Puede parecer que la gente ya no se preocupa de esto, que la cultura nos convierte a todos en consumidores, interesados sólo en nuestros derechos y en lo que podemos obtener de los demás. Sin embargo, todo el día en la radio y la TV se habla de “atraer buenas vibras", estar en armonía con el universo y lanzar energías positivas. Creo que todo eso apunta a una inquietud universal y muy humana, de reconocer que no me basto a mí mismo, dependo de otro, para bien o para mal, porque me pasan cosas buenas, y para las malas. Es algo que todos sentimos y no se trata sólo hacerlo por conveniencia o costumbre, sino que es inherente al ser humano. La gratitud, el ser agradecido, es la base de la paz en la sociedad que tanto anhelamos hoy en día, así como del sentimiento religioso, que se manifiesta en todas las culturas humanas. Es la misma tendencia que se expresa, desde el indio americano que antes de matar a su presa pronuncia una breve plegaria de perdón, hasta el cardenal que celebra el te deum ecuménico cada 18 de septiembre en presencia de los líderes de una nación.

----------------------------------------

POR HACER:
(1) En el texto sobre la gratitud, ¿qué celebra el cardenal cada 18 de septiembre?
(2) ¿Qué expresiones, según el texto sobre la gratitud, se oyen todo el día en la radio y la TV? Enuméralas todas.
(3) Prosigue el texto sobre la gratitud a partir de su última oración.

LISTA DE ENTRADAS:
----------------------------------------

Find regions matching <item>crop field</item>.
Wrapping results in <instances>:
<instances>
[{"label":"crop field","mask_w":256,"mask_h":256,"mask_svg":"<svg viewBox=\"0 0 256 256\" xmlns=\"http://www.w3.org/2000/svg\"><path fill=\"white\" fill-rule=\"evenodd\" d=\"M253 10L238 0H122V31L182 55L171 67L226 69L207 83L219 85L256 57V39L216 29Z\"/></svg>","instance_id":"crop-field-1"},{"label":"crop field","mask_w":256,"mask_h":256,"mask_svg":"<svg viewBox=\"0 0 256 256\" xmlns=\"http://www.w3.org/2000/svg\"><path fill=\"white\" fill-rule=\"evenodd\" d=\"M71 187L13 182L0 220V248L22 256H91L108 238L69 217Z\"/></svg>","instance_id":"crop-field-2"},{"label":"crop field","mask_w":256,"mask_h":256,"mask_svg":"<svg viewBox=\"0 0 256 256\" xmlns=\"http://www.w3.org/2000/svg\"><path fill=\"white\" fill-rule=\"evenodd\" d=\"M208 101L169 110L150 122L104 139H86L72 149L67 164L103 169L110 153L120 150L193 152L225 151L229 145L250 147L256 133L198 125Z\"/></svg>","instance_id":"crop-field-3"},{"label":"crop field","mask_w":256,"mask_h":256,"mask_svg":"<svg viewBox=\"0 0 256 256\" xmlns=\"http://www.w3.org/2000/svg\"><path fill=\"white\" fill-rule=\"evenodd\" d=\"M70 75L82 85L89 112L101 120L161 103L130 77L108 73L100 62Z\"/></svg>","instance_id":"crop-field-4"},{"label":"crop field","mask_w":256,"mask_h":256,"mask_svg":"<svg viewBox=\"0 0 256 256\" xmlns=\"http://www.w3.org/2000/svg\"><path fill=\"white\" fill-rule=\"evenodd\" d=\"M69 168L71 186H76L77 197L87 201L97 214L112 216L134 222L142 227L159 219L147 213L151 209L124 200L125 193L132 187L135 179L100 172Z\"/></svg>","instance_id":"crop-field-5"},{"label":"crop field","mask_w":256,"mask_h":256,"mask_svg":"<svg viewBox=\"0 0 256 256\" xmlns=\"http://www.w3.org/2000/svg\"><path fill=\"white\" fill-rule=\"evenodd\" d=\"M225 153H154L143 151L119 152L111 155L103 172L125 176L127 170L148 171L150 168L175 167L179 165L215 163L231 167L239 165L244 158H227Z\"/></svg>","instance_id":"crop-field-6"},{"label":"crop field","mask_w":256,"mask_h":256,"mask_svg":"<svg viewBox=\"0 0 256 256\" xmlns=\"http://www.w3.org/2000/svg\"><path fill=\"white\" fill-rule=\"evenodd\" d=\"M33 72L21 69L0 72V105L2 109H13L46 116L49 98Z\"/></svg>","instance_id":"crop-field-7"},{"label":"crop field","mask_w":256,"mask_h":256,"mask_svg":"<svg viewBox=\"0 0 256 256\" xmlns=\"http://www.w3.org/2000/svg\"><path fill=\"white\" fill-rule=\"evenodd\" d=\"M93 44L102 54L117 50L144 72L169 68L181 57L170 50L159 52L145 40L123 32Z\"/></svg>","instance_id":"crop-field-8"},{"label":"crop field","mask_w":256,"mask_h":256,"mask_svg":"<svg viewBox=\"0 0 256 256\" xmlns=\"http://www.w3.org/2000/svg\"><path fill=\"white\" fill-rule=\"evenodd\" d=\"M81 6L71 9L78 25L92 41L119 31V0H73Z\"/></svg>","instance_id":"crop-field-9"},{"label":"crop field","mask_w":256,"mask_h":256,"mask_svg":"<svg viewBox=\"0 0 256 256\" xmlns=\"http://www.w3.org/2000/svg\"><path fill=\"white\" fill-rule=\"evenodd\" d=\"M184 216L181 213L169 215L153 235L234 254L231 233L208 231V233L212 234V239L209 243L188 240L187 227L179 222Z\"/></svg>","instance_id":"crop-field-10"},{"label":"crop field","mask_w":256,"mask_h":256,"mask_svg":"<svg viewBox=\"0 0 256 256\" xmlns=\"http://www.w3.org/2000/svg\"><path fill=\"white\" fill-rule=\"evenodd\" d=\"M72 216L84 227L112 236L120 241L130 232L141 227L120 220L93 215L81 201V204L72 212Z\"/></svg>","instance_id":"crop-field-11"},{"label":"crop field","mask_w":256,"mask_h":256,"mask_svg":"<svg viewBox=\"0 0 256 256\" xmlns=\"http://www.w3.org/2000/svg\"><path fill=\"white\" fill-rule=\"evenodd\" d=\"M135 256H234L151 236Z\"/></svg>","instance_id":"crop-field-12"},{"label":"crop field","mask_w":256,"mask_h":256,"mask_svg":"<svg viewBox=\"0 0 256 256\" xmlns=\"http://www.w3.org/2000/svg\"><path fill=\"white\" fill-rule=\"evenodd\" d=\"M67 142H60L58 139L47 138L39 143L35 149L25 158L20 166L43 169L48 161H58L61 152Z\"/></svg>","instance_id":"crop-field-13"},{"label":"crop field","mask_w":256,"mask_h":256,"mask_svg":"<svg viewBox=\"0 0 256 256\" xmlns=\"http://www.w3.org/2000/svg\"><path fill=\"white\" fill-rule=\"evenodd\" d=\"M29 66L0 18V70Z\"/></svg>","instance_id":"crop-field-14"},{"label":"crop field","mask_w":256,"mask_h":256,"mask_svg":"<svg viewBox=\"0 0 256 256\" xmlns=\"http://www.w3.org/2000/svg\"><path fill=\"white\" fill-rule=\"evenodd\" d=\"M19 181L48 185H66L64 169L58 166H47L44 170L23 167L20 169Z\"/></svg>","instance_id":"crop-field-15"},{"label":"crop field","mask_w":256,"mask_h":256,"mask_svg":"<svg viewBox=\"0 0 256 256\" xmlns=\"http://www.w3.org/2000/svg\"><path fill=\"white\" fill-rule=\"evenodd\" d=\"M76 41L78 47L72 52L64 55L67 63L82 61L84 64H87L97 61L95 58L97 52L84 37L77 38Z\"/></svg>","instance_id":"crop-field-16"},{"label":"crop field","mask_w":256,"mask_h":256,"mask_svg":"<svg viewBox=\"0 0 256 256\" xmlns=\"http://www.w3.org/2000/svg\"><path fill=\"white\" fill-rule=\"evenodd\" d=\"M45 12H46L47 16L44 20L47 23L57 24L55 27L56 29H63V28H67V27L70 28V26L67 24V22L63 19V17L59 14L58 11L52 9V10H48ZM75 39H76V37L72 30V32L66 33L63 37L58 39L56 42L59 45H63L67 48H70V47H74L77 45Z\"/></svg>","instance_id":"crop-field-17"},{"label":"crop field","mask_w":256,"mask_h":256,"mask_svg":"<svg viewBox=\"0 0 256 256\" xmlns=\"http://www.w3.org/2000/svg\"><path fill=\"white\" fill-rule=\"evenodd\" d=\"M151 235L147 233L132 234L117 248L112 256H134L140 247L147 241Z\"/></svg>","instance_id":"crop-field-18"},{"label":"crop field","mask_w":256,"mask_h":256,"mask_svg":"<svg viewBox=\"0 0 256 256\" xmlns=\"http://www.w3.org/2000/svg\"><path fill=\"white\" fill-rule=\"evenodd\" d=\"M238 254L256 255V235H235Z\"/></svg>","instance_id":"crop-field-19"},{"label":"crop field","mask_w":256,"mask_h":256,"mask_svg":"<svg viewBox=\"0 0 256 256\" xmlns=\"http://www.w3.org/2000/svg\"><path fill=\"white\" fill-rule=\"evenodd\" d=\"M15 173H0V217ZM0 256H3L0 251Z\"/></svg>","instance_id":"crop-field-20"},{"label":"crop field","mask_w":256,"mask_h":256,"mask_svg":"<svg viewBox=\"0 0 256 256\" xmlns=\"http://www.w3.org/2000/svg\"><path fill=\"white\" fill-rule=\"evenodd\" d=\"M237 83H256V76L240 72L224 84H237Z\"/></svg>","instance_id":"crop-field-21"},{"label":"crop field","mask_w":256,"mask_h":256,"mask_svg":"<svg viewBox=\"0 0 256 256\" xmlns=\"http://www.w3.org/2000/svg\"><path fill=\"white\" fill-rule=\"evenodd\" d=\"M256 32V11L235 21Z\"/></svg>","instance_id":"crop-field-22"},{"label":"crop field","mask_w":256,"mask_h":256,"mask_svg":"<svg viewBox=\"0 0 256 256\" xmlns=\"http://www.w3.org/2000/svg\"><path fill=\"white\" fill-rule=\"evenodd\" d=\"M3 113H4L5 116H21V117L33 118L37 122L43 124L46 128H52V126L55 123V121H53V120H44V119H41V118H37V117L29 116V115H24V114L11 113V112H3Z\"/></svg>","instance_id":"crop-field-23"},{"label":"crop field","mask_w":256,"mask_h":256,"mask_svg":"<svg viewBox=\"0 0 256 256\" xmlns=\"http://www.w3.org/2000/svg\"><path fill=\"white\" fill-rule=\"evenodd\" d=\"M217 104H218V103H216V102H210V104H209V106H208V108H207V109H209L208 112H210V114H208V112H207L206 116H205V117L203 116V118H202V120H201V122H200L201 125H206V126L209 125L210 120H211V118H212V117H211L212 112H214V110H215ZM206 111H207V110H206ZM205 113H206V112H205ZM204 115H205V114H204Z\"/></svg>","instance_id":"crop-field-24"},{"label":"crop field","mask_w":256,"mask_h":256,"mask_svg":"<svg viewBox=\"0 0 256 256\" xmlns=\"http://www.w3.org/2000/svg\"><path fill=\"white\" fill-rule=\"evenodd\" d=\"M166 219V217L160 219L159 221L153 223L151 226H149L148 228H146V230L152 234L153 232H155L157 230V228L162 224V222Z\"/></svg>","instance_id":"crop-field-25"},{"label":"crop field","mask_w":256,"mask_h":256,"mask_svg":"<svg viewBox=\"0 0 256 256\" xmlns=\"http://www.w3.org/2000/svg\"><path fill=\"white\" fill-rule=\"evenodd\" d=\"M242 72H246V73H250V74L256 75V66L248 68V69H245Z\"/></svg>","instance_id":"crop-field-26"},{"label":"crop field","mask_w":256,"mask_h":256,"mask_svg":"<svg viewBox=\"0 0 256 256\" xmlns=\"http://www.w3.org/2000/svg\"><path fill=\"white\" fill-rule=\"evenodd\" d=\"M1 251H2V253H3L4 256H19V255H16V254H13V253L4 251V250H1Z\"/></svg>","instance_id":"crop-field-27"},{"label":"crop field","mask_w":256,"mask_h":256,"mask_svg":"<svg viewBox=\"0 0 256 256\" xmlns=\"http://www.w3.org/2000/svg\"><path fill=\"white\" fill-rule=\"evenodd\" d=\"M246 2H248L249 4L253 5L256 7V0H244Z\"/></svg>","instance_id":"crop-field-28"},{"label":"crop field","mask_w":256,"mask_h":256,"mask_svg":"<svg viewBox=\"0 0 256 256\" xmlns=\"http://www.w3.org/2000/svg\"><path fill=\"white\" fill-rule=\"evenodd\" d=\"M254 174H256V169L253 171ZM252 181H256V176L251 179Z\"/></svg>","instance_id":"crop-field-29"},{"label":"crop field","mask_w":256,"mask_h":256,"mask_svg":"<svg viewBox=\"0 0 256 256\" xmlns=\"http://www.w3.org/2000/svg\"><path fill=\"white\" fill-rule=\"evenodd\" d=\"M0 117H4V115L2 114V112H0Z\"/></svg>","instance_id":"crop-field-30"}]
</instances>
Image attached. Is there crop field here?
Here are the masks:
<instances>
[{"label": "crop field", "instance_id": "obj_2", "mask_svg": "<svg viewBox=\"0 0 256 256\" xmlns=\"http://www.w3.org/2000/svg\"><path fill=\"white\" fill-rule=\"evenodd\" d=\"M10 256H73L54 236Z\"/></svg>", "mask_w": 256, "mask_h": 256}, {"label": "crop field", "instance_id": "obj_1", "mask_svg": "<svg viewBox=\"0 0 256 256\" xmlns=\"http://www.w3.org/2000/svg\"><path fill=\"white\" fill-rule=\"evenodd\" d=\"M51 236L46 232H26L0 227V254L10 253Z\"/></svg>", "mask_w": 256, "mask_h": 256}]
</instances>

----------------------------------------

RESULTADOS POR TAREA:
(1) El te deum ecuménico, en presencia de los líderes de una nación.

(2)
- Atraer buenas vibras
- Estar en armonía con el universo
- Lanzar energías positivas

(3)
También se dice que debemos agradecer “siempre y en todo lugar", y si bien podemos estar de acuerdo, pero en el fondo sabemos que no es realista. La mayor parte del tiempo la pasamos ocupados de nuestras labores, yendo de un lado a otro, durmiendo, comiendo, viendo TV y haciendo tantas cosas que no son compatibles con pensar a cada minuto “Gracias, Señor, por la luz verde que acabo de pasar, porque tengo buena salud, por mi familia", etc. Constatar esto puede llevar a algunos a obsesionarse con no haber agradecido lo suficiente, pero en la mayoría la reacción será en el sentido opuesto: a pensar que en realidad esto de la gratitud no importa realmente, porque es imposible. En el justo medio de estos dos extremos, los católicos tenemos el regalo de saber que la misa del domingo es suficiente para agradecer a Dios adecuadamente.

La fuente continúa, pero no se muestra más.